Dr. A. Kirwan, Dr. F. Baird. Leman Conference 2017
Porcine Reproductive and Respiratory Syndrome virus (PRRSv) type 1 may give rise to significant clinical issues on commercial pig herds and its role in the manifestation of diseases may be underestimated. This longitudinal study demonstrates the range of benefits of implementing a whole herd PRRS MLV vaccination programme using frequent, mass vaccinations of the sow herd along with routine piglet vaccination, as part of the 5 Step Process (1), at the same time as improved implementation of the 10 Management Rules (2).
MATERIALS AND METHODS
A 1,700 sow herd located in an area of low pig density in central Ireland was identified for improvements in PRRS control and potential PRRSv eradication. The unit consisted of two sites: a closed, combined breeding and nursery facility, and a separate finishing facility. PRRSv was not thought to be giving rise to disease on the unit. The sow herd had been vaccinated once per cycle, on a weekly basis, with a modified live PRRS vaccine (Porcilis® PRRS) in mid pregnancy. All breeding gilts were vaccinated twice with this vaccine, at 12 weeks of age and prior to 1st service. A decision was made (July 2016) to begin a control and future eradication programme, commencing with mass vaccination of the adult population with ReproCyc® PRRS™ (every 3 months) and vaccination of all nursery pigs on site (4 to 12 weeks of age) one month later (August 2016). Thereafter, routine weekly vaccination of piglets, at weaning, with Ingelvac PRRS FLEX® EU™, took place. The ‘5 Step Process’ was discussed at this time (agreeing the PRRS status goal, determining the current PRRS stability status, identifying limitations, agreeing and implementing solutions and agreeing a future monitoring programme). Internal and external biosecurity were at a very high standard. Performance data for almost 70,000 nursery pigs and 65,000 finishing pigs were recorded (AgroSoft) for before and after the implementation of the PRRS programme. Data for the finishing site began Nov 2016 and ceased May 2017, as new housing became available and this would be expected to contribute to any improvements observed thereafter. Regular sampling took place in order to determine the PRRSv stability status over time. A part time, additional staff member was employed to assist during the post farrowing period but no other changes occurred on the unit during this time.

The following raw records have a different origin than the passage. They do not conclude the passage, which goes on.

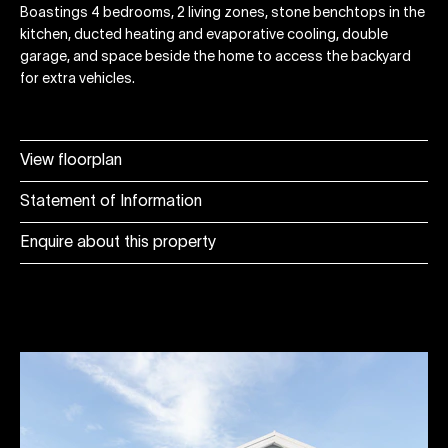
Boastings 4 bedrooms, 2 living zones, stone benchtops in the
kitchen, ducted heating and evaporative cooling, double
garage, and space beside the home to access the backyard
for extra vehicles.
View floorplan
Statement of Information
Enquire about this property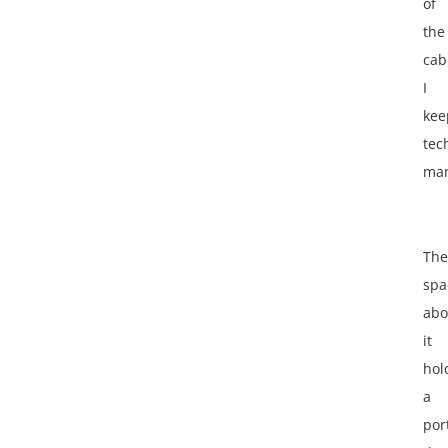
of
the
cab
I
kee
tec
man
The
spa
abo
it
hol
a
por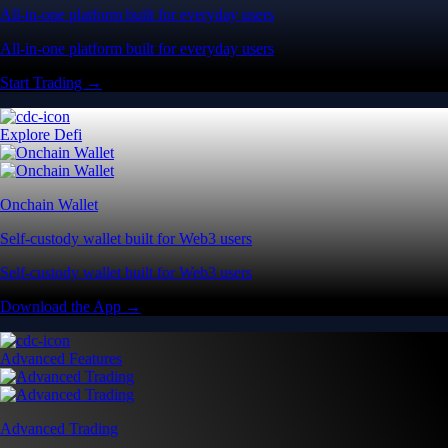
All-in-one platform built for everyday users
All-in-one platform built for everyday users
Start Trading →
Explore Defi
Onchain Wallet
Self-custody wallet built for Web3 users
Self-custody wallet built for Web3 users
Download the App →
Advanced Features
Advanced Trading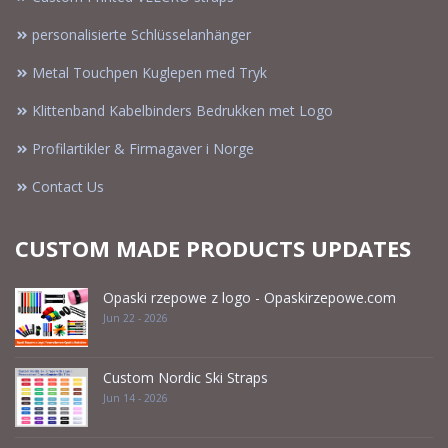
personalisierte Schlüsselanhänger
Metal Touchpen Kuglepen med Tryk
Klittenband Kabelbinders Bedrukken met Logo
Profilartikler & Firmagaver i Norge
Contact Us
CUSTOM MADE PRODUCTS UPDATES
Opaski rzepowe z logo - Opaskirzepowe.com
Jun 22 - 2026
Custom Nordic Ski Straps
Jun 14 - 2026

A marked increase in performance was observed for both nursery (table 1) and finishing pigs (table 2). Improved neonatal piglet viability, a reduction in the incidence of diarrhoea and a tendency for a better response to treatment in diarrhoeic pigs was observed in the farrowing house. The breeding site (including the GDU) became PRRSv stable during the study period, however PRRS virus was found to persist in some areas of the finishing unit, up to July 2017.
DISCUSSION AND CONCLUSION
A large, two-site, pig unit that is unstable for PRRSv type 1 is likely to experience reduced feed intake, reduced growth rates and an increase in mortality, throughout the entire production, if PRRSv control is incomplete. Intervention to reduce the impact of PRRSv type 1, including frequent mass vaccination of the adults, weekly vaccination of piglets with PRRS MLV, and the implementation of the ‘5 Step Process’, is resulted in considerable improvements in pig performance. The reduction in diarrhoea observed in this case was likely due to the increased viability of neonatal piglets, aided by the additional labour provided in the post farrow period, to ensure higher and more consistent colostrum intake.
1. Mondaca et al. J Swine Health Prod. 2014;22(2):84 – 88
2. Rathkjen et al. Acta Vet Scand. 2017;59(1):4.